3.6.3. Persiapan Pot dan Tandon Nutrisi
Pot yang akan digunakan bisa didapatkan di toko pertanian atau lebih sering disebut netpot. Netpot tersebut dipasangkan sabut kelapa atau sumbu kompor yang dijadikan sebagai sumbu, sedangkan untuk tendon nutrisi menggunakan box sterofoam dengan panjang 43,5 cm, tinggi 17 cm, lebar 34,5 cm diberi lubang sesuai dengan ukuran netpot, dalam satu box berisi 4 lubang tanam dengan jarak tanam 20 cm x 20 cm.
3.6.4. Pemberian Nutrisi
Pemberian nutrisi AB Mix dilakukan pada saat tanaman peppermint pindah tanam dari tray semai ke instalasi sumbu wick.
Kepekatan nutrisi yang diberikan adalah 1400 ppm, 1500 ppm dan 1600 ppm. Nutrisi yang diperlukan tanaman adalah zat -zat atau unsur hara yang dibutuhkan oleh tumbuhan agar bisa tumbuh dengan baik. Sumbu yang digunakan dalam hidroponik sistem wick akan menyentuh larutan nutrisi kemudian akar akan menyerap unsur hara dari nutrisi AB Mix yang dibawa oleh sumbu tersebut.
3.6.5. Penanaman
Tanaman mint yang sudah memiliki 3-4 helai daun dipindahkan dari tray semai ke netpot yang sudah diberi sumbu kemudian netpot disimpan di instalasi hidroponik sumbu wick yang sudah diisi larutan nutrisi AB Mix.
3.6.6. Perawatan dan Masa Panen
Perawatan yang dilakukan adalah memastikan kebutuhan larutan nutrisi dalam wadah tetap terpenuhi dan pengecekan pH meter.
Peppermint hidroponik bisa dipanen setelah tanaman berumur 30-45 hari setelah tanam, sedangkan peppermint konvensional membutuhkan waktu 65-80 hari setelah tanam.

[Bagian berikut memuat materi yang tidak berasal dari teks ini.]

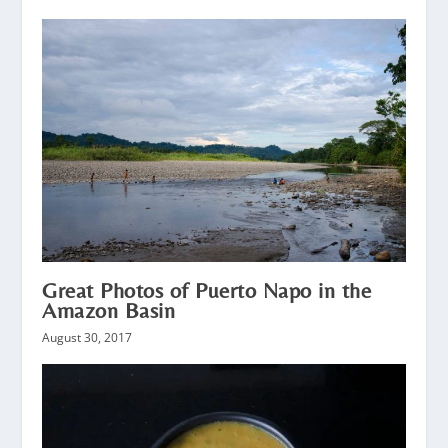
Great Photos of Puerto Napo in the
Amazon Basin
August 30, 2017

Tanaman hidroponik lebih cepat dipanen karena nutrisinya sudah disediakan dengan dosis yang sudah sesuai melalui media airnya. Proses pemanenan dilakukan dengan memotong daun mint dari bagian atas pangkal dengan karakteristik daun mint yang siap panen, yaitu daun mint menjadi tebal dan berwarna hijau tua.